(Records excerpted from a collection)
- - - - - - -

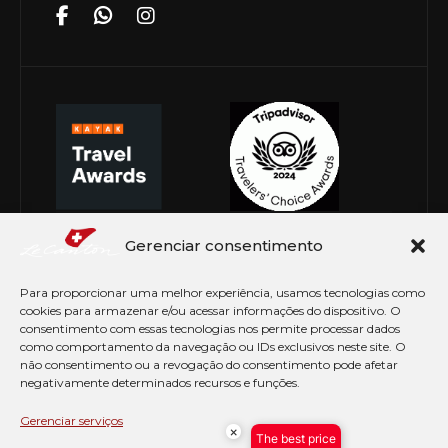
Gerenciar consentimento
Para proporcionar uma melhor experiência, usamos tecnologias como
cookies para armazenar e/ou acessar informações do dispositivo. O
consentimento com essas tecnologias nos permite processar dados
como comportamento da navegação ou IDs exclusivos neste site. O
não consentimento ou a revogação do consentimento pode afetar
negativamente determinados recursos e funções.
© Copyright 2026 Le Canton. Todos os direitos
reservados
Gerenciar serviços
×
The best price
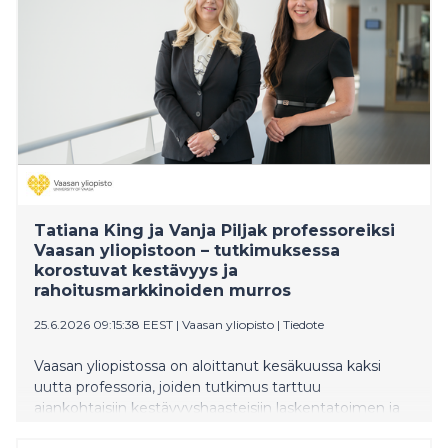
Tatiana King ja Vanja Piljak professoreiksi
Vaasan yliopistoon – tutkimuksessa
korostuvat kestävyys ja
rahoitusmarkkinoiden murros
25.6.2026 09:15:38 EEST
|
Vaasan yliopisto
|
Tiedote
Vaasan yliopistossa on aloittanut kesäkuussa kaksi
uutta professoria, joiden tutkimus tarttuu
ajankohtaisiin kestävyyshaasteisiin laskentatoimen ja
rahoituksen näkökulmista. Laskentatoimen professori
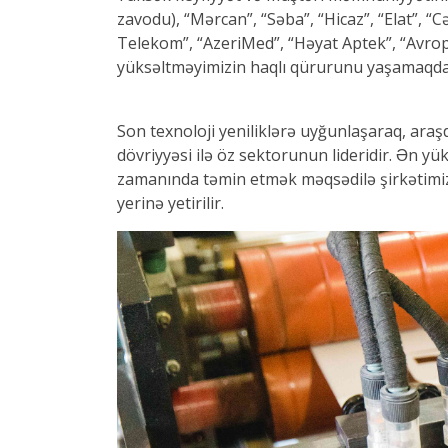
zavodu), “Mərcan”, “Səba”, “Hicaz”, “Elat”, “C
Telekom”, “AzeriMed”, “Həyat Aptek”, “Avropa
yüksəltməyimizin haqlı qürurunu yaşamaqda
Son texnoloji yeniliklərə uyğunlaşaraq, araşd
dövriyyəsi ilə öz sektorunun lideridir. Ən yü
zamanında təmin etmək məqsədilə şirkətimiz 
yerinə yetirilir.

- - - - - - -

■ **What to work on**: Find the word "como" in the entries above. Copy every line that has it.

■ **Solution**:
Para proporcionar uma melhor experiência, usamos tecnologias como
como comportamento da navegação ou IDs exclusivos neste site. O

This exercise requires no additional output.